Diario di bordo
Ricette veloci. 2 Primarie 2012 e legge elettorale
19 Ottobre 2012
 

Ingredienti: Leggi vigenti (che sono le uniche esistenti e, quindi, da rispettare); un po' di voglia di partecipazione (o, in assenza, l'immancabile desiderio di cambiamento); trasparenza q.b. (quanto basta); un pizzico di buon senso (che non guasta mai).

Procedimento: Nell'aprile 2013 si terranno le elezioni generali per il rinnovo del Parlamento italiano. Unanime orientamento internazionale e cogenti indirizzi, oltre a pressanti raccomandazioni, del Consiglio d'Europa e della Corte Europea dei Diritti dell'Uomo sconsigliano fermissimamente (per ragioni tanto lapalissiane che è inutile stare a spiegare) modificazioni al sistema elettorale nell'anno che precede la consultazione. Per stavolta almeno si voterà dunque ancora col porcellum. Tale legge stabilisce che sia iniziato (diciamo il 15 ottobre scorso?) il periodo durante il quale formazioni che intendano presentarsi alle elezioni possano raccogliere le firme in calce alle liste dei candidati. (La ratio della durata di tale periodo, è ovvio, è quella di consentire una chance anche alle nuove e minori formazioni). Il motivo per cui universalmente si richiedeva il cambiamento della legge elettorale è quello della scelta dei candidati. Il centrosinistra (cosiddetto, almeno) ha convocato – al rullo di tamburo dei media – le 'Primarie' per la scelta del candidato a Presidente del Consiglio, procedimento organizzativo complesso e oneroso.

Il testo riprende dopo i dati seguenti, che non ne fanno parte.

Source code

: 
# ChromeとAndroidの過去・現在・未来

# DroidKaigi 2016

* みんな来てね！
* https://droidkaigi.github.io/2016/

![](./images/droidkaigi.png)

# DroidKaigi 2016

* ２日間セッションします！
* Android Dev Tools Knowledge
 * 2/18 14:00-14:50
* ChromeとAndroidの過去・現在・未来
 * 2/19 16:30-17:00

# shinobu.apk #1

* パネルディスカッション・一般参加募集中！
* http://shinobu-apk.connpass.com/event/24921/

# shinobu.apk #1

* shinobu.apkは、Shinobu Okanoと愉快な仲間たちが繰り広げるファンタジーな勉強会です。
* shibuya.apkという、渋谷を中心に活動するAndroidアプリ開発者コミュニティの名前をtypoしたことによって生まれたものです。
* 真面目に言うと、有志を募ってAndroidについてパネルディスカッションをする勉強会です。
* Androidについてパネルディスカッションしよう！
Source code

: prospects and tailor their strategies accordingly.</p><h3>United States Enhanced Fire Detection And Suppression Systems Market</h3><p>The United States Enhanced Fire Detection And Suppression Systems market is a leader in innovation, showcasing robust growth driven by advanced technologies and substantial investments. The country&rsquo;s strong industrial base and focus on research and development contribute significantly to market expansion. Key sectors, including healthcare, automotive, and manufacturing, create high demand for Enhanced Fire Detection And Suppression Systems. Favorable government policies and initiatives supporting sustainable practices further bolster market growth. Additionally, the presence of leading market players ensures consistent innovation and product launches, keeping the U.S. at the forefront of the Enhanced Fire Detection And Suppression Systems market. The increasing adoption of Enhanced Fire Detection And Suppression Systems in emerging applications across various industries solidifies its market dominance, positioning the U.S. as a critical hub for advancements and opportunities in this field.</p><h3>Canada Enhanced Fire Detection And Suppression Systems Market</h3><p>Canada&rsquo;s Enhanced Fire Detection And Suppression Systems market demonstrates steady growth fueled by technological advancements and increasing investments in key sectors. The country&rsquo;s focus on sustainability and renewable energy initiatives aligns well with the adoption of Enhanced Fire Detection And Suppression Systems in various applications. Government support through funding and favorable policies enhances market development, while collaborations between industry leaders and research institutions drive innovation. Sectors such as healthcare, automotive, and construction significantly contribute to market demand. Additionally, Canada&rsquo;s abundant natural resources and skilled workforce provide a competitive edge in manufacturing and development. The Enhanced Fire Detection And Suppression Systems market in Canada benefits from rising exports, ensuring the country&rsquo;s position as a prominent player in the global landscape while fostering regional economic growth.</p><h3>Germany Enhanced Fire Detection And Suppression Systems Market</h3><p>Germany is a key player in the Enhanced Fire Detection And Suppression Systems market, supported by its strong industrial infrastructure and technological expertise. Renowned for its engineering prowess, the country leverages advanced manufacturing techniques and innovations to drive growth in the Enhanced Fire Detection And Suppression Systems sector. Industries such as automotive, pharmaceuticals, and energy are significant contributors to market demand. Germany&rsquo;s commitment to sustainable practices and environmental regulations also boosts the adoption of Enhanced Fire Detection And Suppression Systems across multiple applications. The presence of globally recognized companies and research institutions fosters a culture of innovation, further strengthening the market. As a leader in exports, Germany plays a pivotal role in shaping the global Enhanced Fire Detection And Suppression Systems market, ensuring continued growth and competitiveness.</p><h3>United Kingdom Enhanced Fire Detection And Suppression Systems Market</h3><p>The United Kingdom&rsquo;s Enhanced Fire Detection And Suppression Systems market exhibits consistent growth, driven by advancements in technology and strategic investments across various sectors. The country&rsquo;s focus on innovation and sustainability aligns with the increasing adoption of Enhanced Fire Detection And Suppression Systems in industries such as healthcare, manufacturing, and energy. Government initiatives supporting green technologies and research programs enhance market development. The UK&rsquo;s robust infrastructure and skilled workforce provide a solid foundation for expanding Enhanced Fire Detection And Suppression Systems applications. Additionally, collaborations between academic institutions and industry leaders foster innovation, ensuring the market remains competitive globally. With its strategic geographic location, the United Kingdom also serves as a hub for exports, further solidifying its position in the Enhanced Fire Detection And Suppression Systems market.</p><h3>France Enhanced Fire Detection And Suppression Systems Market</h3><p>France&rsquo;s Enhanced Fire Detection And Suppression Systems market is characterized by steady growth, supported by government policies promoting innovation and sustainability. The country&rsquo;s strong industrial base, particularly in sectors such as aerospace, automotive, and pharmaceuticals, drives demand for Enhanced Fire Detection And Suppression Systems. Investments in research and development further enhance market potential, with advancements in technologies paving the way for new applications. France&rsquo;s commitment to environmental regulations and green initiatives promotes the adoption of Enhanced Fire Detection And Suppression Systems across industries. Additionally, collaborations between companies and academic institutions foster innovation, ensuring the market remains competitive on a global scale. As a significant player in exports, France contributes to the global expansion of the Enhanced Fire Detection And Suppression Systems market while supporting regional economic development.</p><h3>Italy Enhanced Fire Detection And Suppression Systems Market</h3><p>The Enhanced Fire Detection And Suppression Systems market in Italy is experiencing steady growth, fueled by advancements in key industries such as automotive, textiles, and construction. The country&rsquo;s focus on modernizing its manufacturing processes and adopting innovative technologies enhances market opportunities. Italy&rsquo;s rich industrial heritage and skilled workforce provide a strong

Con i semplici e pochi ingredienti indicati, si impasti allora una libera consultazione nella quale, oltre al candidato Premier preferito, si possano indicare anche i candidati di collegio o di lista regionale. A procedura espletata ecco pronte le liste dei candidati in calce alle quale apporre le firme (pensiamo all'entusiasmo e maggiore partecipazione che la cosa provocherebbe). Se si procede alla svelta, con lo stesso piatto (stessi costi e sforzi etc.), si possono avere anche le liste per i candidati ai Consigli regionali, e alla Presidenza, delle regioni Lazio e Lombardia.

N.B. La ricetta è gratis; per il 'centrosinistra' come per altre formazioni.